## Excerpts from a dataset

━━━━━━━━

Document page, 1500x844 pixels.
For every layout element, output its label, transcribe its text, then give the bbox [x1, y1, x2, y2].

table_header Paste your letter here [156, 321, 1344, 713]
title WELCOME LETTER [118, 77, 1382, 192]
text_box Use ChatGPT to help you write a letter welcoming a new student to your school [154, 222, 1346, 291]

━━━━━━━━

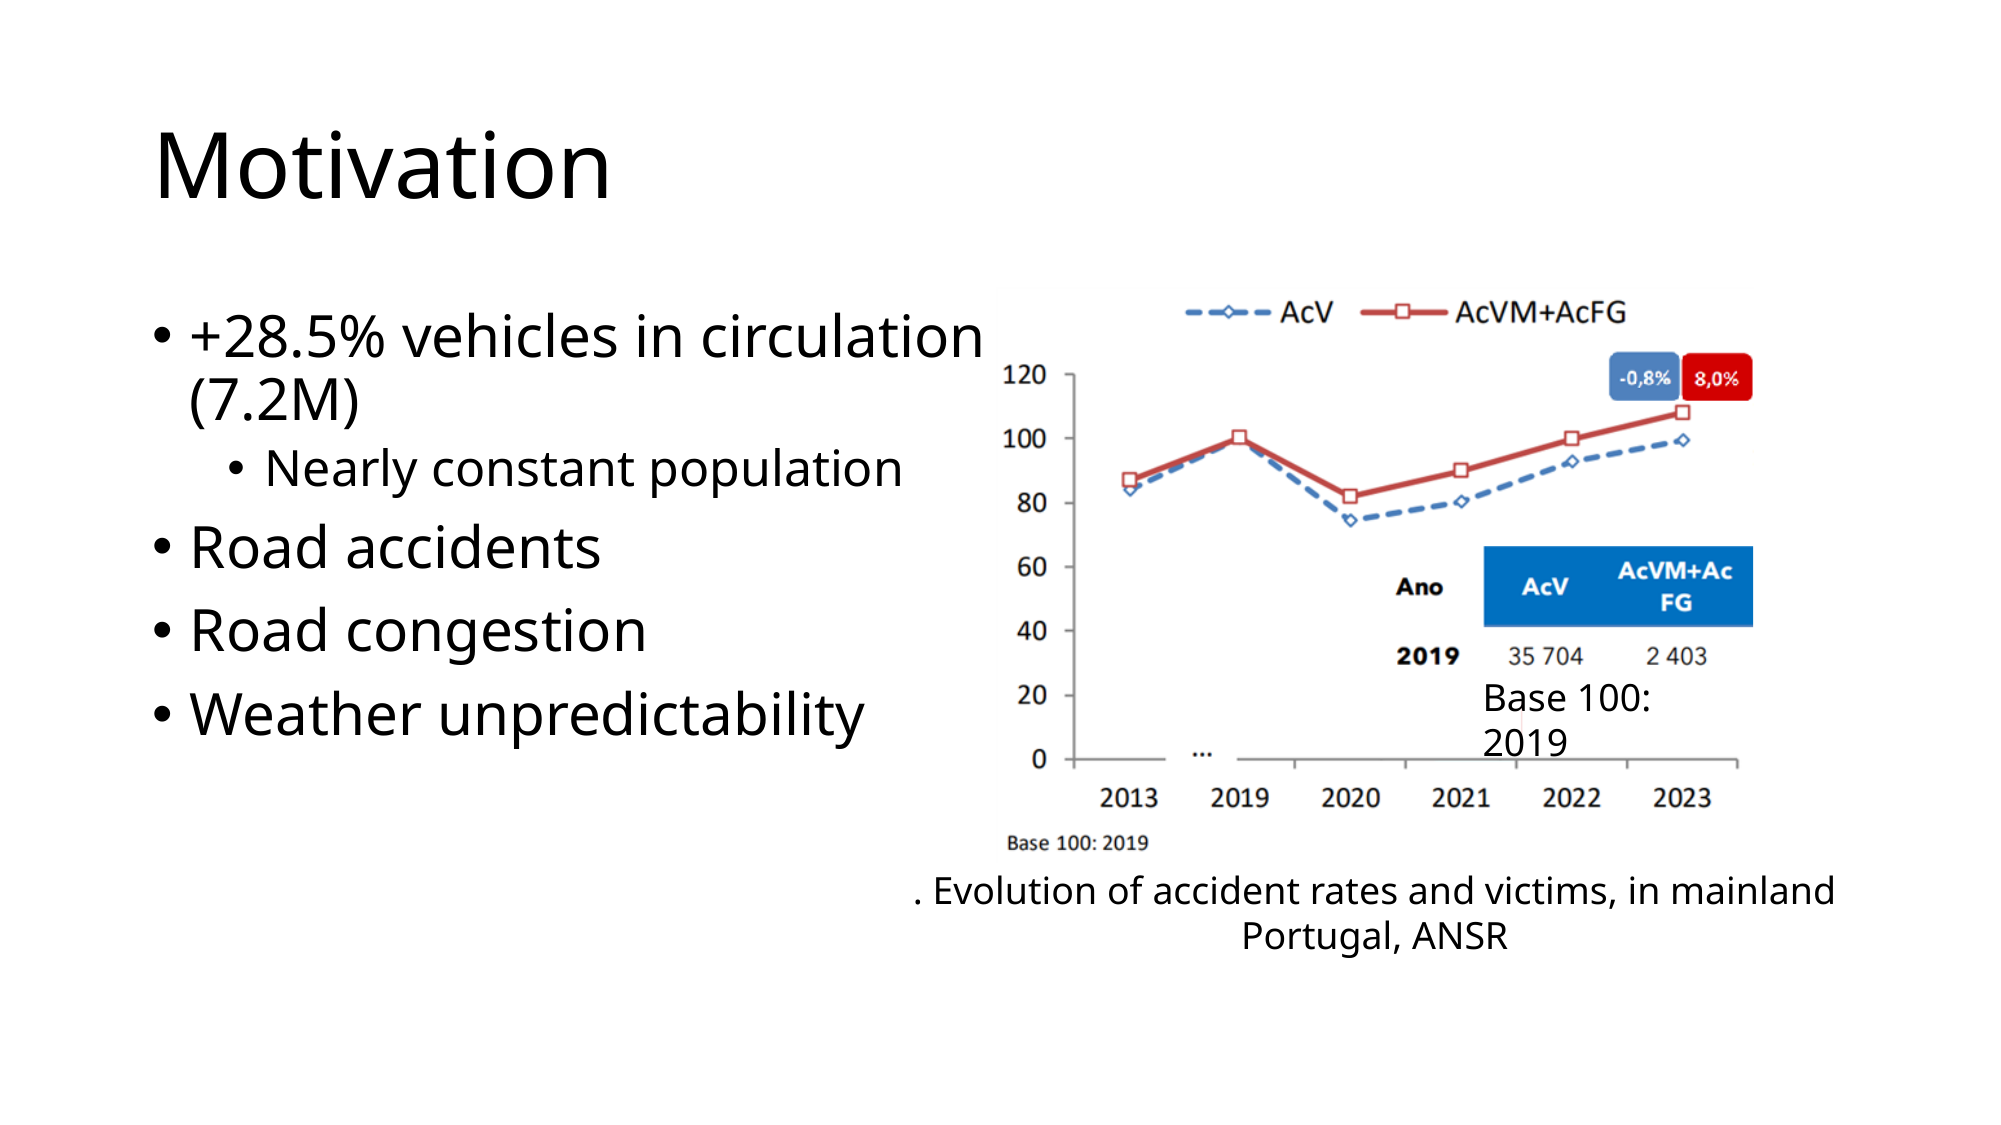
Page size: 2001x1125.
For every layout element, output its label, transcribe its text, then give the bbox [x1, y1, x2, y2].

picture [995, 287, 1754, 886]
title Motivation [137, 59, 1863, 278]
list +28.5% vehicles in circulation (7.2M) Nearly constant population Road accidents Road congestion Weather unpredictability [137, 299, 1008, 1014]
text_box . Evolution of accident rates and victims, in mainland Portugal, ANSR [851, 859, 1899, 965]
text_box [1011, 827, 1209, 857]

━━━━━━━━

## What to produce
Keeping every character as it is, restate the lines above that run from the line with "Page size: 2001x1125." through the line with "text_box [1011, 827, 1209, 857]", both included, and nothing else.

## Answer area
Page size: 2001x1125.
For every layout element, output its label, transcribe its text, then give the bbox [x1, y1, x2, y2].

picture [995, 287, 1754, 886]
title Motivation [137, 59, 1863, 278]
list +28.5% vehicles in circulation (7.2M) Nearly constant population Road accidents Road congestion Weather unpredictability [137, 299, 1008, 1014]
text_box . Evolution of accident rates and victims, in mainland Portugal, ANSR [851, 859, 1899, 965]
text_box [1011, 827, 1209, 857]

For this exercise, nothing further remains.